■ Problems to solve ■
A: Which distinct calendar years does the passage on Intel processors mention? List each year once.
B: Could you duplicate the stretch of the passage on Intel processors from "In 1975, Intel’s" through "a commercial failure.", word for word?

■ Passage provided ■
Start of Block
Datapoint 2200 computer. Photo courtesy of Austin Roche.

In 1975, Intel’s next big plan was the 8800 processor designed to be Intel’s chief architecture for the 1980s. This processor was called a “micromainframe” because of its planned high performance. It had an entirely new instruction set designed for high-level languages such as Ada, and supported object-oriented programming and garbage collection at the hardware level. Unfortunately, this chip was too ambitious for the time and fell drastically behind schedule. It eventually launched in 1981 (as the iAPX 432) with disappointing performance, and was a commercial failure.

Because the iAPX 432 was behind schedule, Intel decided in 1976 that they needed a simple, stop-gap processor to sell until the iAPX 432 was ready. Intel rapidly designed the 8086 as a 16-bit processor somewhat compatible with the 8-bit 8080,4 released in 1978. The 8086 had its big break with the introduction of the IBM Personal Computer (PC) in 1981. By 1983, the IBM PC was the best-selling computer and became the standard for personal computers. The processor in the IBM PC was the 8088, a variant of the 8086 with an 8-bit bus. The success of the IBM PC made the 8086 architecture a standard that still persists, 42 years later.
End of Block
■ Data extracts ■
Start of Block
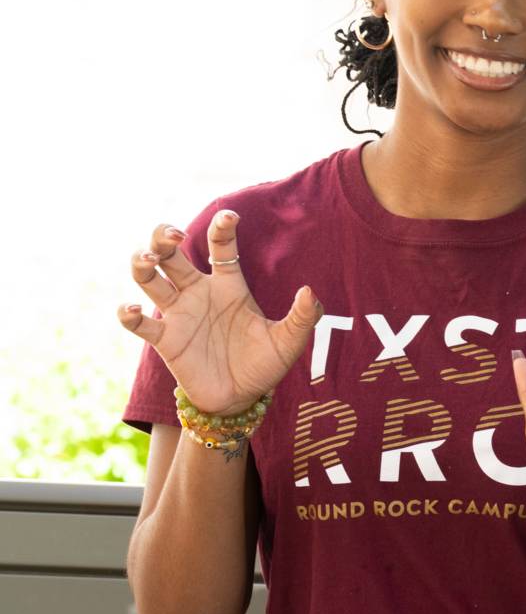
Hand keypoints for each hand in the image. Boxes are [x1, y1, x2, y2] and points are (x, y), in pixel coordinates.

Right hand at [117, 212, 321, 414]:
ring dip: (141, 262)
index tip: (230, 215)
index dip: (222, 227)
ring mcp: (178, 313)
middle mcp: (198, 292)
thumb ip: (302, 317)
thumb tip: (309, 292)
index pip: (221, 247)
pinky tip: (135, 308)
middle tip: (175, 235)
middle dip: (164, 236)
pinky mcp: (164, 338)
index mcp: (228, 286)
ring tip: (149, 260)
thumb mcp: (289, 341)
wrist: (241, 399)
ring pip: (147, 277)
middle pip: (171, 252)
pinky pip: (137, 322)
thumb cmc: (264, 365)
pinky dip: (128, 312)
End of Block
■ Solution list ■
A: 1975, 1976, 1978, 1981, 1983

B:
In 1975, Intel’s next big plan was the 8800 processor designed to be Intel’s chief architecture for the 1980s. This processor was called a “micromainframe” because of its planned high performance. It had an entirely new instruction set designed for high-level languages such as Ada, and supported object-oriented programming and garbage collection at the hardware level. Unfortunately, this chip was too ambitious for the time and fell drastically behind schedule. It eventually launched in 1981 (as the iAPX 432) with disappointing performance, and was a commercial failure.